The biggest challenge in the non-aqueous Li-O₂ system is the extremely large overpotential.  The total polarization between discharging and charging process reaches >0.5 V, even in the case of best one ever reported¹.  An approach for the improvement in the power density of the Li-O₂ battery is utilization of oxygen reduction process in aqueous media.  In the aqueous system, the electrochemical reaction at the gas-diffusion electrode is based on oxygen-water couple described in the following equations. 

                O₂ + 2H₂O + 4e^-  4OH^-                                         (1)

                O₂ + 6H₂O + 4Li⁺ + 4e^-  4LiOH·H₂O                   (1)’
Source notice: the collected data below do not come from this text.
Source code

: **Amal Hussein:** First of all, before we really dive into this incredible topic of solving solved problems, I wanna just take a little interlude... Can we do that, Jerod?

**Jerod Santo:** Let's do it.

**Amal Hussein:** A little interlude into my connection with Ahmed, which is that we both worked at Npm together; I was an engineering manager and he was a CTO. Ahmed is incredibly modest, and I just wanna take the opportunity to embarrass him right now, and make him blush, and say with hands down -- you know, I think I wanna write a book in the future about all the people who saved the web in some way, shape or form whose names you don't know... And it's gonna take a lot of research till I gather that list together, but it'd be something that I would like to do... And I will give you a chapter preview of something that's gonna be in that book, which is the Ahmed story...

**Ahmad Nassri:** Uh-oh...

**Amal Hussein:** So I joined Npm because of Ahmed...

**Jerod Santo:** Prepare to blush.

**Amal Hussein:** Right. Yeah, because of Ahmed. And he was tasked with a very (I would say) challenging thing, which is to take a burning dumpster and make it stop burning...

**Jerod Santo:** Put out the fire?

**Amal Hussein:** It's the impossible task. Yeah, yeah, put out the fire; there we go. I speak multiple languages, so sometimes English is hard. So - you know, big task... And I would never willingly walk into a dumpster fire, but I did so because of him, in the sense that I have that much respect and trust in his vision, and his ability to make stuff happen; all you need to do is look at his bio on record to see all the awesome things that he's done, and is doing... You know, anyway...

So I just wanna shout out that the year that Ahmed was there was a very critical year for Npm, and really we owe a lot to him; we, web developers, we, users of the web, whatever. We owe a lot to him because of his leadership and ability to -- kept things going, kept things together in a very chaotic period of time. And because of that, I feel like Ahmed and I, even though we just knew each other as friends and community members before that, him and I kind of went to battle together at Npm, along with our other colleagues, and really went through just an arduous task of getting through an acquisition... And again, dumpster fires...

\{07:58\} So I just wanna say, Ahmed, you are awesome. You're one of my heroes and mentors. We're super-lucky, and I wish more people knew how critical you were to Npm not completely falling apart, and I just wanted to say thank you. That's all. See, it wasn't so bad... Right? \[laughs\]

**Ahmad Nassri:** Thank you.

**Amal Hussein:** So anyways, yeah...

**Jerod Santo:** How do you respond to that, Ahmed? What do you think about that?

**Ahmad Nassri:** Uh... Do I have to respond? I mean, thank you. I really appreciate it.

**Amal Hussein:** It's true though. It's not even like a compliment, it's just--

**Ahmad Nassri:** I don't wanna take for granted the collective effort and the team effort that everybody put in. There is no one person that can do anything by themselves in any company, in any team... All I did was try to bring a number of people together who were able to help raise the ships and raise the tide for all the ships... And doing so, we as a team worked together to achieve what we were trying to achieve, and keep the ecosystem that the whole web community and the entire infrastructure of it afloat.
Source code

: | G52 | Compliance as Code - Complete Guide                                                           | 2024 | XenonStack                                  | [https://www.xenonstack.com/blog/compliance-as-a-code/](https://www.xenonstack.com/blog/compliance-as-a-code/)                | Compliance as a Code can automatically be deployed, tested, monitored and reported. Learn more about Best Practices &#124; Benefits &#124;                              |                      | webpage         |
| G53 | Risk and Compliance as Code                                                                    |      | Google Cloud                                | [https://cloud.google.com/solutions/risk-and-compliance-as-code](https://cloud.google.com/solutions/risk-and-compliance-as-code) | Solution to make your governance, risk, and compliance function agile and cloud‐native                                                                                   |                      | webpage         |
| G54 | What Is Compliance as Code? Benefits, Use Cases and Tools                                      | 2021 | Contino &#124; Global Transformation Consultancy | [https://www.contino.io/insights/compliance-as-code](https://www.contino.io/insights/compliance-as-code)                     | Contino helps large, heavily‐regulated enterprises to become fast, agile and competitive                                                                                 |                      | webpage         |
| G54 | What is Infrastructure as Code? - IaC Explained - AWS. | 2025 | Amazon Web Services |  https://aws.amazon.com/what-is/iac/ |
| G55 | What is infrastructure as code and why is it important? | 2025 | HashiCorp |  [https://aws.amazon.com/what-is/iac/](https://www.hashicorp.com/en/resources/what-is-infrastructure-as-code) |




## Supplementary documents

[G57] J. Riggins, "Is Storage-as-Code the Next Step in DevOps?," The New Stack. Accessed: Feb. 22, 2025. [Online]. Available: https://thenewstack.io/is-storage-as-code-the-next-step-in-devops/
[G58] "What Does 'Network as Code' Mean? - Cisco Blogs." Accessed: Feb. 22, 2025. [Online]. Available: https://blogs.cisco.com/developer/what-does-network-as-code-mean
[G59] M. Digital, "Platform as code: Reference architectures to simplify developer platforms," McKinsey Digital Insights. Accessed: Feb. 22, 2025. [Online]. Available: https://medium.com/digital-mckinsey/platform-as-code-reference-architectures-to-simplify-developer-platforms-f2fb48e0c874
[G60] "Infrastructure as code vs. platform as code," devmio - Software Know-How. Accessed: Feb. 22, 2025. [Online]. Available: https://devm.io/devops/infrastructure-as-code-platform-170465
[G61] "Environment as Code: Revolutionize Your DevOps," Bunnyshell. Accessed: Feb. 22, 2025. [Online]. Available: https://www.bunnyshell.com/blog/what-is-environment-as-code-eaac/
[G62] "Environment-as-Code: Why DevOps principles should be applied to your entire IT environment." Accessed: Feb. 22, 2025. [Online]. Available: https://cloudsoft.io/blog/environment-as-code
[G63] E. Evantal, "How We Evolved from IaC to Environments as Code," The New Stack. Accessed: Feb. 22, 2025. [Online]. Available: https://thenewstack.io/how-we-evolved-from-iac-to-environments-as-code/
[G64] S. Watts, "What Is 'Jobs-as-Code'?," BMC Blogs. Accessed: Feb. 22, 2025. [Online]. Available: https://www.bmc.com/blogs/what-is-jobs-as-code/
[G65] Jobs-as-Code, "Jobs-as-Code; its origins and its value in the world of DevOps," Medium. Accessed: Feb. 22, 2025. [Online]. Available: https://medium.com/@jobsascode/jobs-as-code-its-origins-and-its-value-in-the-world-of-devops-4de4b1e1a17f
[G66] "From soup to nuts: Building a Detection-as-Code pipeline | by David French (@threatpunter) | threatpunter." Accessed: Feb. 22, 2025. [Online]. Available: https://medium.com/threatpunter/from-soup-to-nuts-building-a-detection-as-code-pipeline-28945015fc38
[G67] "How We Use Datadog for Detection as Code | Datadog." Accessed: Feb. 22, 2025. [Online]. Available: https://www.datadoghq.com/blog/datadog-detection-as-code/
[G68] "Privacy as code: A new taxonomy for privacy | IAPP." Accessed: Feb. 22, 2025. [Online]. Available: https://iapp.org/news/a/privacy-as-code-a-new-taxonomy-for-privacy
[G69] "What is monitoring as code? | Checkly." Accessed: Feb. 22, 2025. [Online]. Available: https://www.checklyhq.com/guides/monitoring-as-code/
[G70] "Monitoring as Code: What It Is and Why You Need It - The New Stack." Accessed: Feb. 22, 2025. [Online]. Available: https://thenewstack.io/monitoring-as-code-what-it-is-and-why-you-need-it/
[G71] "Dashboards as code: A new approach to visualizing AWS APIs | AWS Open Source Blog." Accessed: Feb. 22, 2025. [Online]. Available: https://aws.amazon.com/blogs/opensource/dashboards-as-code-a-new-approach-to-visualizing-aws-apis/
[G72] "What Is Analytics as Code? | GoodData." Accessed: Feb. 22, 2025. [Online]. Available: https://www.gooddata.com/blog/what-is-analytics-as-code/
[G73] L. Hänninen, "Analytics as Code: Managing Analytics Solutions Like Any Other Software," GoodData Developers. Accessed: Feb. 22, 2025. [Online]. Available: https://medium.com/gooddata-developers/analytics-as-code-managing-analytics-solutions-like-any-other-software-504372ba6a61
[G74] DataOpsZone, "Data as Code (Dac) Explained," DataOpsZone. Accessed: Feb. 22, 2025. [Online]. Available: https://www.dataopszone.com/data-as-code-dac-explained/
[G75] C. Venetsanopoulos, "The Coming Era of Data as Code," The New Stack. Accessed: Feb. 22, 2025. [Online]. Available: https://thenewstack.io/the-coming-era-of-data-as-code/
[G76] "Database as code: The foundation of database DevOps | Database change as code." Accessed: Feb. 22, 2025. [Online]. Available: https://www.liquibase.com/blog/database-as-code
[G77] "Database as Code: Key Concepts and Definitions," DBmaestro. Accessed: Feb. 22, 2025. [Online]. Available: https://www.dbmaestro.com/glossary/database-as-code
This reaction shows much lower overpotential than the non-aqueous system, however the aqueous system still needs catalysts both for the oxygen reduction reaction (ORR) and the oxygen evolution reaction (OER).  Therefore, a lot of bi-functional catalyst materials have been investigated for a long time, regarding rechargeable zinc-air battery applications.  Another problem of the aqueous Li-O₂ battery is water consumption during the oxygen reduction process.  Since the excess electrolyte solution needs to be confined in the cell, the energy density of the aqueous system needs to be sacrificed. 

Here we introduce a novel electrochemistry for the aqueous Li-O₂ battery based on oxygen-peroxide couple using a catalyst-free carbon-based electrode, showing extremely low over potential for OER. 

Experimental

Since the redox reaction of the oxygen-peroxide couple does not require any catalyst except carbon material, a catalyst-free gas-diffusion electrode was prepared by mixing a carbon black and polytetrafluoroethylene (PTFE) binder to form a sheet.  A conventional three-electrode cell was fabricated to investigate the reaction mechanism in the present system.  Also a pouch cell equipped with a protected lithium negative electrode was fabricated and confined in a chamber filled with pure oxygen gas. A saturated LiCl aqueous solution with additional LiOH was prepared as the electrolyte solution. 

Result and discussion

Characterization of the discharging product in the present system was carried out after 50 hours of constant current discharging process at 1.0 mAcm^-2.  An XRD pattern and an SEM image of the gas-diffusion electrode after the discharging process is shown in Fig. 1.  Surprisingly the discharging product in the present cell was NOT LiOH·H₂O but Li₂O₂.  Also flake-shaped particles were observed at the surface of the electrode.  Since the gas-diffusion electrode does not have any catalyst materials, only the two-electron transfer process in the following equation (2) should occur during the discharging process. 

                O₂ + 2H⁺ + 2e^-  H₂O₂ (in acid solutions)                                              (2) 

                O₂ + H₂O + 2e^-  HO₂^- + OH^- (in alkaline solutions)                              (2)’

Thus we think the formation of the Li₂O₂ is due to the high concentration of lithium in the electrolyte solution and poor solubility of the Li₂O₂.  Furthermore the charging overpotential in the present system is extremely low: <0.1 V at 1.0 mAcm^-2.  We think utilization of the oxygen-peroxide couple has advantage in reversibility and power density, compared with the conventional oxygen water couple². 

 References 

  (1)  Elia, G. A.; Hassoun, J.; Kwak, W. J.; Sun, Y. K.; Scrosati, B.; Mueller, F.; Bresser, D.; Passerini, S.; Oberhumer, P.; Tsiouvaras, N.; Reiter, J. Nano letters 2014, 14, 6572.

  (2)  Yeager, E.; Krouse, P.; Rao, K. V. Electrochimica Acta 1964, 9, 1057.